*Problem details*
The answer must be every line below that contains the string "ankle".

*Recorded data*

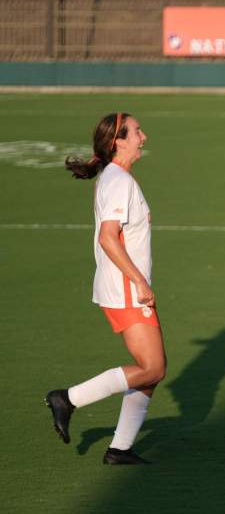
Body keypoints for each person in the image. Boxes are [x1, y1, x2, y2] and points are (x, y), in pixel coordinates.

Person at [46, 112, 164, 465]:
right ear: (119, 141)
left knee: (152, 370)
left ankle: (120, 448)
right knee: (152, 368)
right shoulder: (118, 181)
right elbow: (108, 237)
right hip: (127, 289)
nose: (144, 136)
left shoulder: (118, 178)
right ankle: (68, 398)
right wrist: (140, 282)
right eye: (137, 132)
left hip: (123, 287)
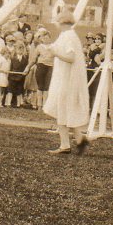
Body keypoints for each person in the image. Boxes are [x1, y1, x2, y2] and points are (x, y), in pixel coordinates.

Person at [44, 12, 91, 154]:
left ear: (62, 22)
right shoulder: (67, 35)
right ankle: (81, 141)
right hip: (64, 78)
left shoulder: (69, 36)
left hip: (67, 80)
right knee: (66, 110)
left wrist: (55, 52)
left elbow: (71, 57)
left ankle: (65, 145)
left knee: (62, 109)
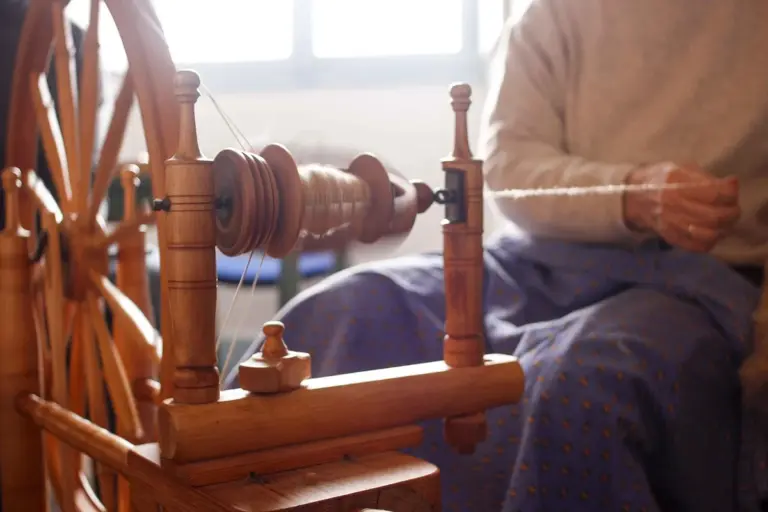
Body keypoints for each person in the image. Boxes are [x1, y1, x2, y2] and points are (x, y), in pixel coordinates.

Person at [226, 1, 768, 510]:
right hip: (528, 259)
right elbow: (510, 164)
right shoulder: (552, 12)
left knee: (580, 386)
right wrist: (629, 193)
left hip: (692, 284)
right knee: (340, 312)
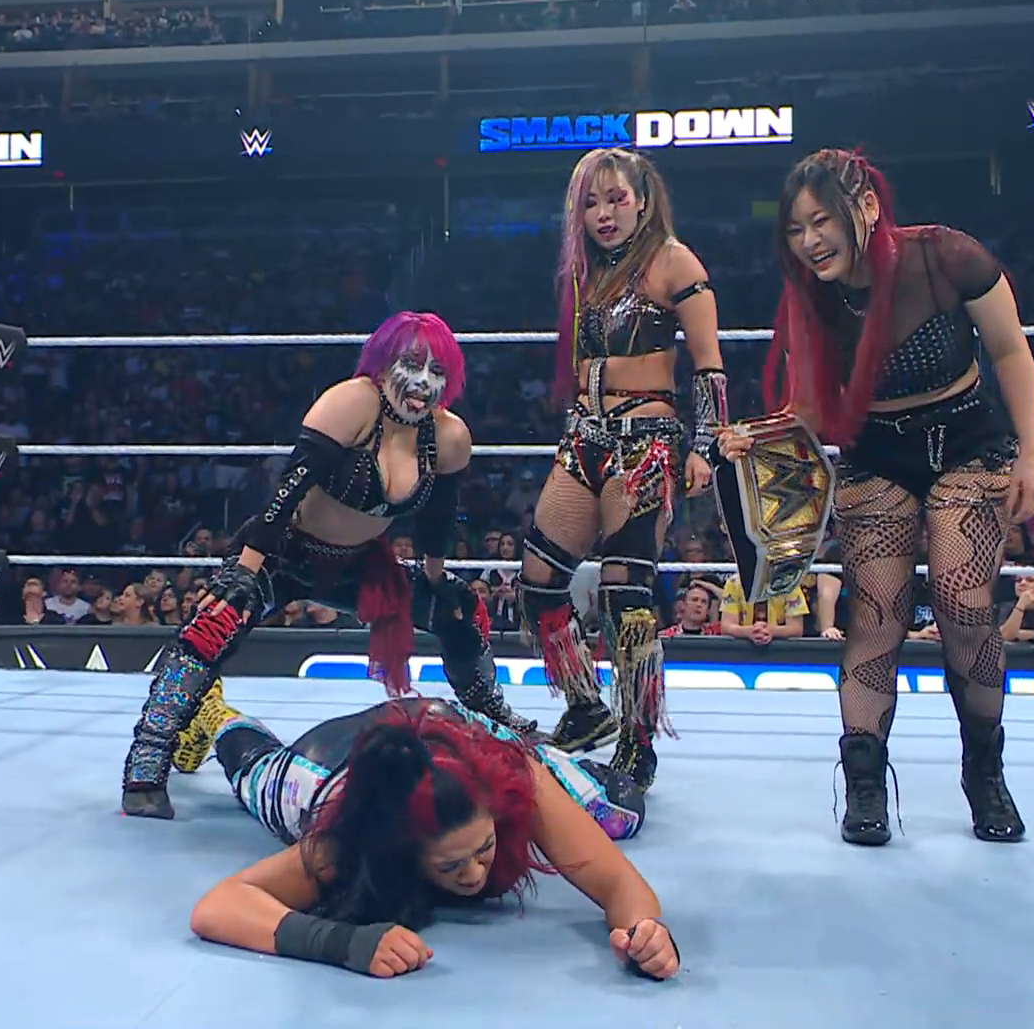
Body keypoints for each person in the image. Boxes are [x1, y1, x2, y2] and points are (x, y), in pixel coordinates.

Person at [721, 147, 1034, 847]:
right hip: (875, 452)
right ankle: (865, 782)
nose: (810, 241)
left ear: (865, 208)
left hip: (966, 441)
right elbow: (809, 410)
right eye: (796, 228)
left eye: (822, 221)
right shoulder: (809, 297)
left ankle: (985, 773)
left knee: (963, 602)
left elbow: (1010, 350)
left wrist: (1032, 454)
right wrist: (753, 436)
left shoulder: (945, 256)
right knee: (875, 616)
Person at [120, 311, 537, 820]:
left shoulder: (447, 437)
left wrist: (436, 579)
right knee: (215, 621)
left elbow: (438, 518)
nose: (423, 382)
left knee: (459, 612)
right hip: (285, 551)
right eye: (411, 364)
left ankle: (493, 721)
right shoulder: (351, 403)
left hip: (359, 564)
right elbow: (286, 491)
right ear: (383, 365)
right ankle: (148, 758)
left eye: (437, 370)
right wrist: (245, 571)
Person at [188, 694, 678, 981]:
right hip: (325, 765)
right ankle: (221, 718)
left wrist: (645, 933)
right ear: (402, 849)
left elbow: (619, 883)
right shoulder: (349, 839)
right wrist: (342, 943)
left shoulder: (516, 783)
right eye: (449, 865)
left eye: (484, 848)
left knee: (619, 811)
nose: (475, 874)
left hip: (449, 725)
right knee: (254, 771)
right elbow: (219, 906)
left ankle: (560, 765)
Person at [516, 147, 724, 790]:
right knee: (538, 580)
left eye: (616, 199)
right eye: (591, 202)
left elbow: (709, 366)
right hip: (584, 435)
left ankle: (638, 739)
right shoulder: (586, 272)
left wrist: (706, 444)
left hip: (645, 442)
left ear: (643, 200)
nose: (603, 214)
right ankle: (585, 706)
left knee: (624, 593)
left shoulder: (674, 261)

*Response*
left ankle: (120, 448)
right ankle: (68, 398)
right ankle: (81, 141)
left ankle: (65, 145)
right ankle: (865, 782)
left ankle: (985, 773)
left ankle: (493, 721)
right ankle: (148, 758)
right ankle: (221, 718)
left ankle: (560, 765)
left ankle: (638, 739)
right ankle: (585, 706)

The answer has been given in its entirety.